All the way at the bottom, inside the waiting room, an area designated for resting has been arranged in a coloristically finely-tuned universe with walls in delicate violet blue, with a sun that is shining from the wall and with a blue circle laid down into the green floor, which is illuminated as if it were a forest lake. The room has been furnished with reupholstered green armchairs that are standing up against a warm yellow, illuminated glass wall. Each of the chairs is surrounded by a high screen, which functions as an intimate, shielding protector for those individuals who would rather not be disturbed. The inner sides of the screens have been carved in linoleum, in a scale of green, blue and red hues. The screens are movable so that they can be positioned and re-positioned wherever in the waiting room there might be a need for them to be. In all its simplicity, Maria Dubin’s screens can be interpreted as small, secret, closed gardens, where there is room for each visiting individual to become immersed in contemplation and concentration.

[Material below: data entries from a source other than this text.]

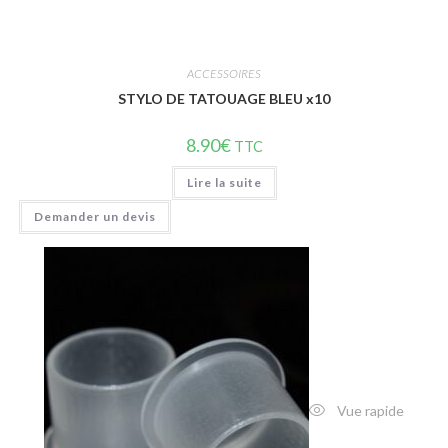
ACCESSOIRES
STYLO DE TATOUAGE BLEU x10
8.90
€
TTC
Lire la suite
Demander un devis
Vue rapide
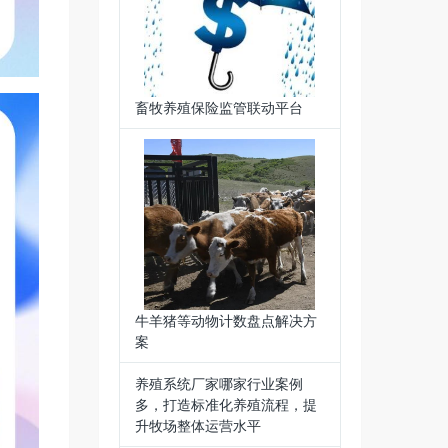
畜牧养殖保险监管联动平台
牛羊猪等动物计数盘点解决方
案
养殖系统厂家哪家行业案例
多，打造标准化养殖流程，提
升牧场整体运营水平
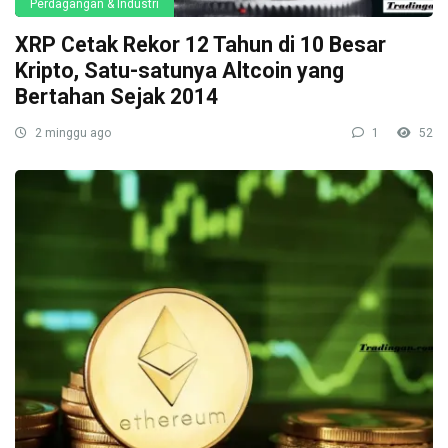
Perdagangan & Industri
XRP Cetak Rekor 12 Tahun di 10 Besar
Kripto, Satu-satunya Altcoin yang
Bertahan Sejak 2014
2 minggu ago
1
52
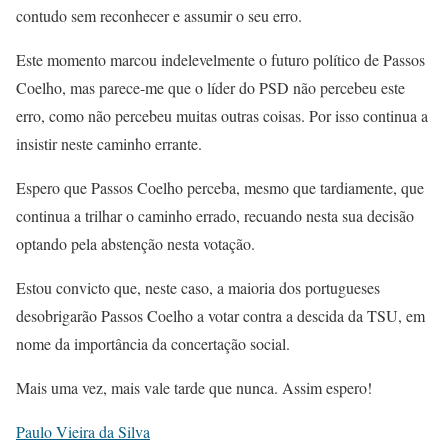
contudo sem reconhecer e assumir o seu erro.
Este momento marcou indelevelmente o futuro político de Passos
Coelho, mas parece-me que o líder do PSD não percebeu este
erro, como não percebeu muitas outras coisas. Por isso continua a
insistir neste caminho errante.
Espero que Passos Coelho perceba, mesmo que tardiamente, que
continua a trilhar o caminho errado, recuando nesta sua decisão
optando pela abstenção nesta votação.
Estou convicto que, neste caso, a maioria dos portugueses
desobrigarão Passos Coelho a votar contra a descida da TSU, em
nome da importância da concertação social.
Mais uma vez, mais vale tarde que nunca. Assim espero!
Paulo Vieira da Silva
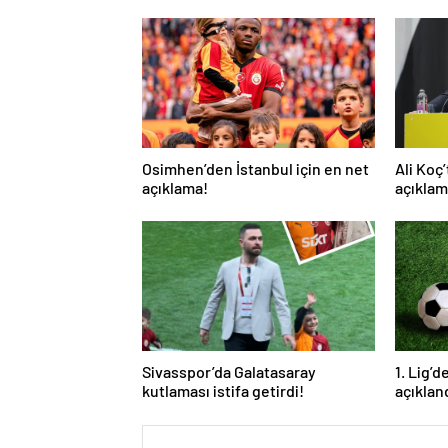
Osimhen’den İstanbul için en net
Ali Koç
açıklama!
açıklam
Sivasspor’da Galatasaray
1. Lig’
kutlaması istifa getirdi!
açıklan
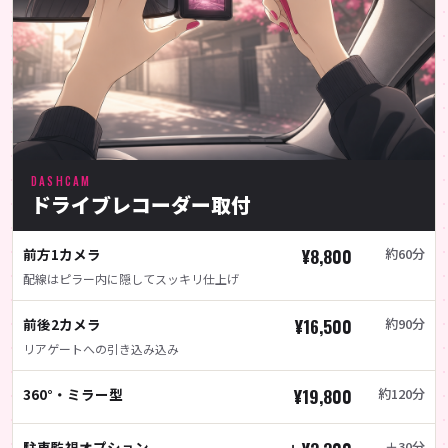
DASHCAM
ドライブレコーダー取付
前方1カメラ
¥8,800
約60分
配線はピラー内に隠してスッキリ仕上げ
前後2カメラ
¥16,500
約90分
リアゲートへの引き込み込み
360°・ミラー型
¥19,800
約120分
駐車監視オプション
＋30分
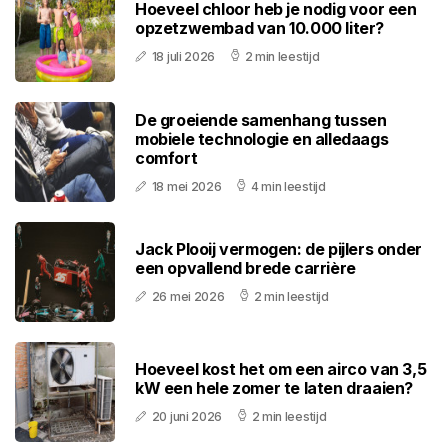
Hoeveel chloor heb je nodig voor een
opzetzwembad van 10.000 liter?
18 juli 2026
2 min leestijd
De groeiende samenhang tussen
mobiele technologie en alledaags
comfort
18 mei 2026
4 min leestijd
Jack Plooij vermogen: de pijlers onder
een opvallend brede carrière
26 mei 2026
2 min leestijd
Hoeveel kost het om een airco van 3,5
kW een hele zomer te laten draaien?
20 juni 2026
2 min leestijd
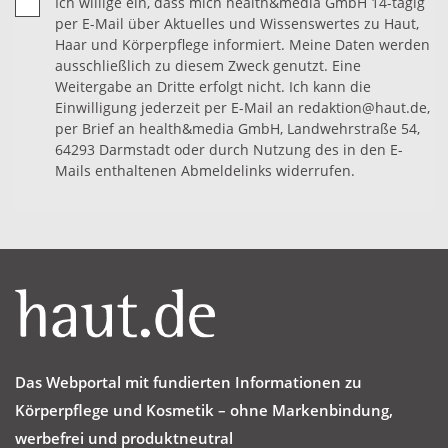
Ich willige ein, dass mich health&media GmbH 14-tägig
per E-Mail über Aktuelles und Wissenswertes zu Haut,
Haar und Körperpflege informiert. Meine Daten werden
ausschließlich zu diesem Zweck genutzt. Eine
Weitergabe an Dritte erfolgt nicht. Ich kann die
Einwilligung jederzeit per E-Mail an redaktion@haut.de,
per Brief an health&media GmbH, Landwehrstraße 54,
64293 Darmstadt oder durch Nutzung des in den E-
Mails enthaltenen Abmeldelinks widerrufen.
Das Webportal mit fundierten Informationen zu
Körperpflege und Kosmetik – ohne Markenbindung,
werbefrei und produktneutral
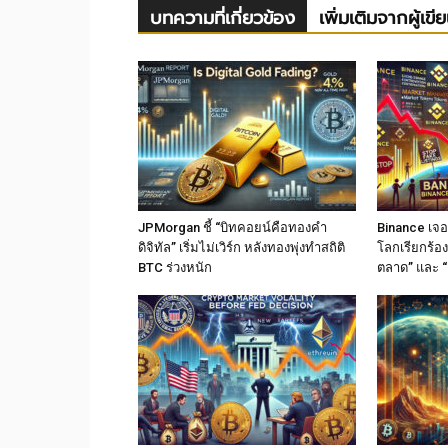
บทความที่เกี่ยวข้อง
เพิ่มเติมจากผู้เขี
JPMorgan ชี้ “บิทคอยน์คือทองคำ
Binance เจอม
ดิจิทัล” เริ่มไม่เวิร์ก หลังทองพุ่งทำสถิติ
โลกเรียกร้อง
BTC ร่วงหนัก
ตลาด” และ “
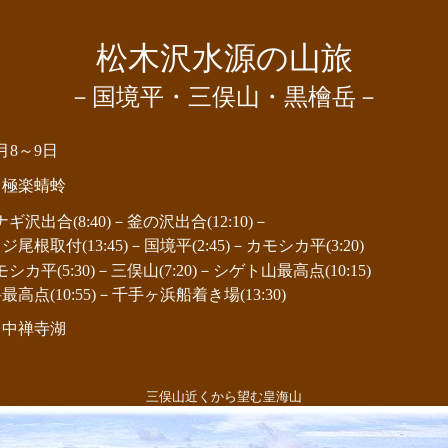
松木沢水源の山旅
－国境平・三俣山・黒檜岳－
8月8～9日
と極楽蜻蛉
沢出合(8:40)－釜の沢出合(12:10)－
取付(13:45)－国境平(2:45)－カモシカ平(3:20)
カ平(5:30)－三俣山(7:20)－シゲト山最高点(10:15)
高点(10:55)－千手ヶ浜船着き場(13:30)
、中禅寺湖
三俣山近くから望む皇海山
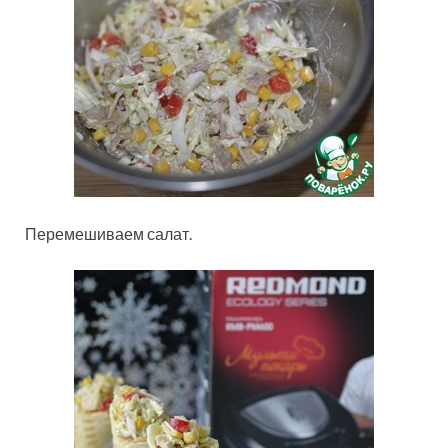
Перемешиваем салат.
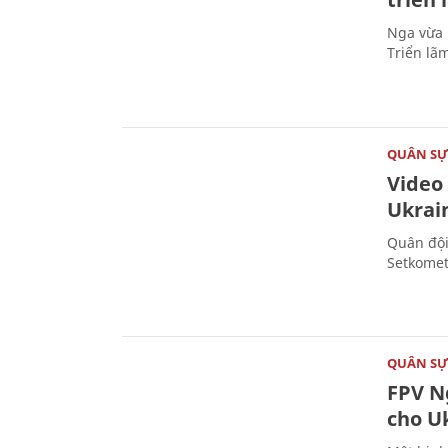
Nga vừa 
Triển lã
QUÂN S
Video
Ukrai
Quân đội
Setkomet
QUÂN S
FPV Ng
cho U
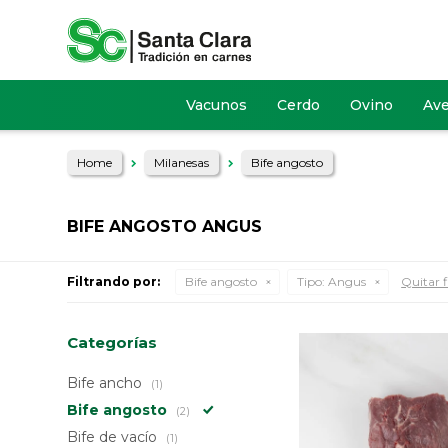
Vacunos
Cerdo
Ovino
Av
Home
Milanesas
Bife angosto
BIFE ANGOSTO ANGUS
Filtrando por:
Bife angosto
Tipo:
Angus
Quitar f
Categorías
Bife ancho
(1)
Bife angosto
(2)
Bife de vacío
(1)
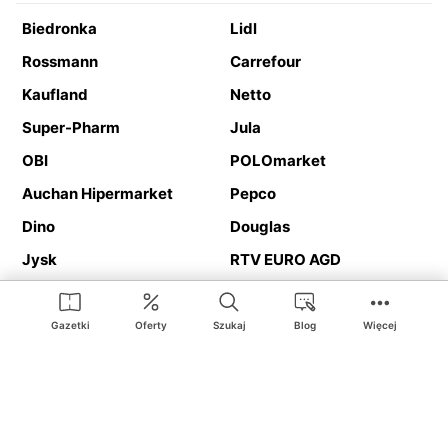
Biedronka
Lidl
Rossmann
Carrefour
Kaufland
Netto
Super-Pharm
Jula
OBI
POLOmarket
Auchan Hipermarket
Pepco
Dino
Douglas
Jysk
RTV EURO AGD
Action
Media Expert
Deichmann
Media Markt
Gazetki
Oferty
Szukaj
Blog
Więcej
Ding.pl to serwis internetowy prezentujący
gazetki promocyjne
oraz
katalogi
sklepów i dużych sieci handlowych. Dzięki
geolokalizacji otrzymasz przede wszystkim oferty sklepów, z
Twojego bliskiego otoczenia. Dodatkowo na stronie znajdziesz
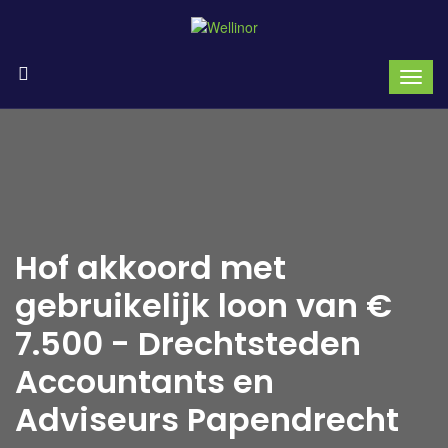
Hof akkoord met
gebruikelijk loon van €
7.500 - Drechtsteden
Accountants en
Adviseurs Papendrecht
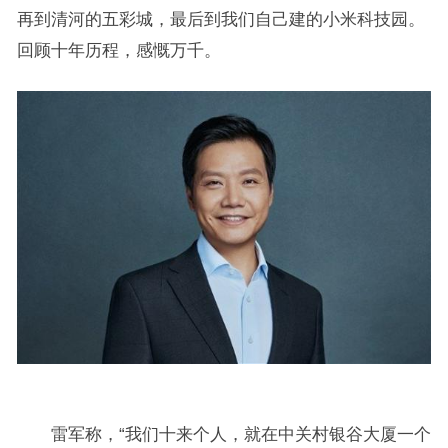
再到清河的五彩城，最后到我们自己建的小米科技园。
回顾十年历程，感慨万千。
雷军称，“我们十来个人，就在中关村银谷大厦一个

But that which, more than anything else, elicits the impression of a garden layout is the colonnade that runs like a small avenue down through the large waiting room. The columns have been primed and painted with a green quartz paint that has been specially prepared in several hues and has been illuminated irregularly in order to elicit the impression that what we have here is pure nature. The first impression of the green row of columns that splits up the room immediately triggers associations to a Spanish garden, with its hedges and avenues. What comes to mind here is The Generalife, the Moorish garden situated in connection with the Alhambra in Andalusia. The Generalife, in fact, is laid out with series of large and small garden spaces, which are separated by green hedges. With sounds of trickling water in its channels and fountains, and with its lights and scents, this Spanish garden is unadulterated solace for the soul. It’s no wonder that it is precisely the Spanish garden that has inspired Maria Dubin in conceiving and creating The Secret Garden, which fosters, in all its manner of staging, a mood of tranquility and harmony.